Saturday, January 19, 2008

I promised to explain that little bit of python black-magic I posted a couple of days ago. It may take a couple of posts ...

But to start with, here's some code I just found, that I wrote about 18 months ago, to create a "pipeline" to do various transformations to lines of text. Basically I want to transform wiki markup into html, but I wanted a flexible mechanism which allowed me to add or remove various transformations at runtime so I can rejig the same transformation for slightly different targets. A good example of this occurs in the original SdiDesk, where the production of HTML to be viewed in SdiDesk is *almost* the same as the production of HTML for export to a static site, except for the link tags, who's href property for internal use needs to be "About:Blank" whereas the external site needs the actual URL of the page.

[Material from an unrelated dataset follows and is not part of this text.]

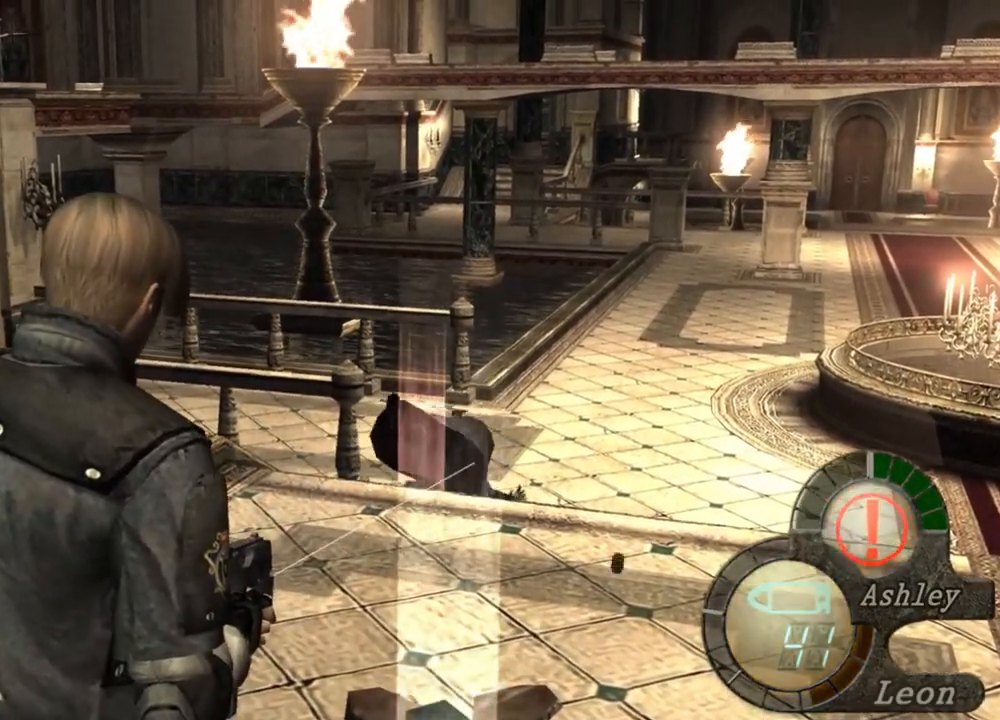
{"keys": [], "mouse": ["right"], "events": [[300, "mouse_left", "down"], [367, "mouse_left", "up"]]}
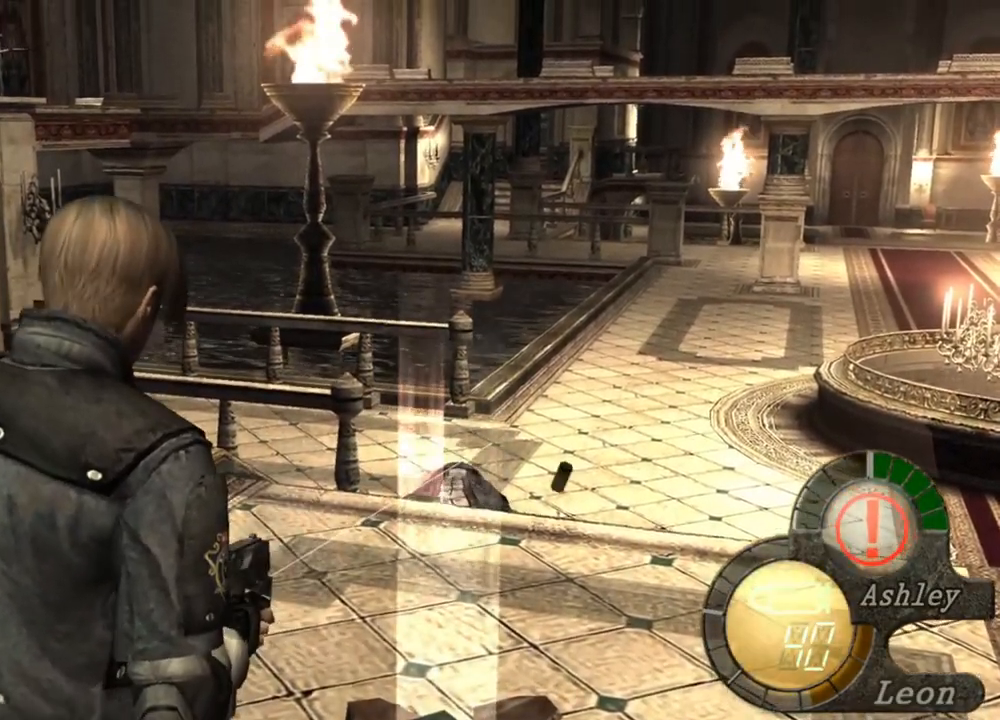
{"keys": [], "mouse": ["right"], "events": [[334, "mouse_left", "down"], [434, "mouse_left", "up"]]}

Here's my original code (with a couple of example transformations) ...





class PipeNode :
"""Base class for pipeline nodes.
They must implement
process() and getName()"""

def process(self, item) :
return item

def getName(self) : return "PipeNode"

class Pipeline :

def __init__(self) :
self.pipe = []
self.index = 0
self.item = None

def addNode(self, n) :
self.pipe.append(n)

def load(self, item) :
self.index = 0
self.item = item

def next(self) :
self.item = self.pipe[self.index].process(self.item)
self.index = self.index + 1

def getCurrentItem(self) :
return self.item

def getCurrentIndex(self) :
return self.index

def getCurrentNode(self) :
return self.pipe[self.index]

def eop(self) :
"""End of pipe"""
return self.index == len(self.pipe)

def run(self) :
while (not self.eop() ) :
self.next()

class BlankLines (PipeNode) :

def getName(self) : return "blankline-to-para"

def process(self, item) :
if item == '' :
return "<p/>"
else :
return item

class Bullet (PipeNode) :

def process(self, item) :
if item[0] == '*' :
return '<li>' + item[1:] + '</li>'
else :
return item

class LinewiseStringPipeline (Pipeline) :

"""
Based on the generic pipeline, this cuts a long string into lines
(separated by '\n') and processes them one by one
"""

def __init__(self, sep='\n') :
Pipeline.__init__(self)
self.sep = sep

def runAll(self, s) :
if len(self.pipe) == 0 :
return s
build = ''
lines = s.split(self.sep)
for x in lines :
self.load(x)
self.run()
build = build + self.getCurrentItem() + self.sep
build = build[0:-1]
return build

# test it
pl = LinewiseStringPipeline(r'\n')
pl.addNode( BlankLines() )
pl.addNode( Bullet() )

page = """here

is

* some
* data"""

print pl.runAll(page)




You'll see it's all good object oriented stuff. I define a base-class generic "PipeNode" which doesn't really do anything, but acts as a definition of the interface of a section of the pipe. Its important method is process, which takes an input and delivers some kind of output.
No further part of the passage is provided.